The role of a farmers’ association or cooperative under the arrangement is to produce raw materials and achieve economies of scale so they can offer their produce at a lower price to the manufacturing or processing company, which in turn should provide capital and inputs to the cooperatives.

SCUs, on the other hand, should provide technical know-how or even the transfer of proven farm technologies to the cooperatives. Also, the HEIs should undertake capacity building for farmers or even organize them into production blocks to help them achieve economies of scale.

And finally, the market itself is also a partner in the Corporative Model, because without the understanding of the dynamics or nature of the domestic and export markets, it would be impossible for the venture to become profitable for both the small farmers and the processing companies.

Market-led diversification combined with a partnership between agencies and the local government can also produce wonderful results, as demonstrated in the Yamang Lupa Program, which was piloted in the provinces of Quezon, Samar and Zamboanga Sibugay.

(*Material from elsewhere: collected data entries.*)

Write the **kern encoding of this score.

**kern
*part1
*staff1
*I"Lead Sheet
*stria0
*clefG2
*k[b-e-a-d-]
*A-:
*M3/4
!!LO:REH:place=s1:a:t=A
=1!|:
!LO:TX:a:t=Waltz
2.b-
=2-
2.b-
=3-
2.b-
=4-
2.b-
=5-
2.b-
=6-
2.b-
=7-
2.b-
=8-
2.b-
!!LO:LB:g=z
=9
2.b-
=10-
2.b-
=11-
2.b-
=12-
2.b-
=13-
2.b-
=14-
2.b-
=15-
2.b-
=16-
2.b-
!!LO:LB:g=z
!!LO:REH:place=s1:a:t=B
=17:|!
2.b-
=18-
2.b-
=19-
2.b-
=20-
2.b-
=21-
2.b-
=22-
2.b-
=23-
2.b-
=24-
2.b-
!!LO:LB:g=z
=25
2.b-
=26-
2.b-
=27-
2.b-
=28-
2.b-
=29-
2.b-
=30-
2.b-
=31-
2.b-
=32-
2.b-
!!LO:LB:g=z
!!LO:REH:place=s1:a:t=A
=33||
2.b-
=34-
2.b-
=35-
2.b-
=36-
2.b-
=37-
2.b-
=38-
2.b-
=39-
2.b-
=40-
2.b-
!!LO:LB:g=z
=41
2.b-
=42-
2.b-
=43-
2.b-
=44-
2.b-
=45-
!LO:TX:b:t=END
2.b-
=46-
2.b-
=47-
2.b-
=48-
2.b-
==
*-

Yamang Lupa was essentially the adoption of Bhoochetana principles in the pilot sites that eventually resulted in increasing the income of farmers by about 20 percent. The main partners in the project were ICRISAT, DA-Bureau of Agricultural Research, DA-Bureau of Soils and Water Management, DA-High Value Crops Development Program, small holder farmers and local government units. Besides the adoption of Bhoochetana principles, smallholder farmers who participated in the Yamang Lupa program shifted to more profitable crops like groundnut, chickpea and pigeonpea.

Yamang Lupa’s success also clearly shows that the market itself should be included as a partner when it comes to forming strategic partnerships.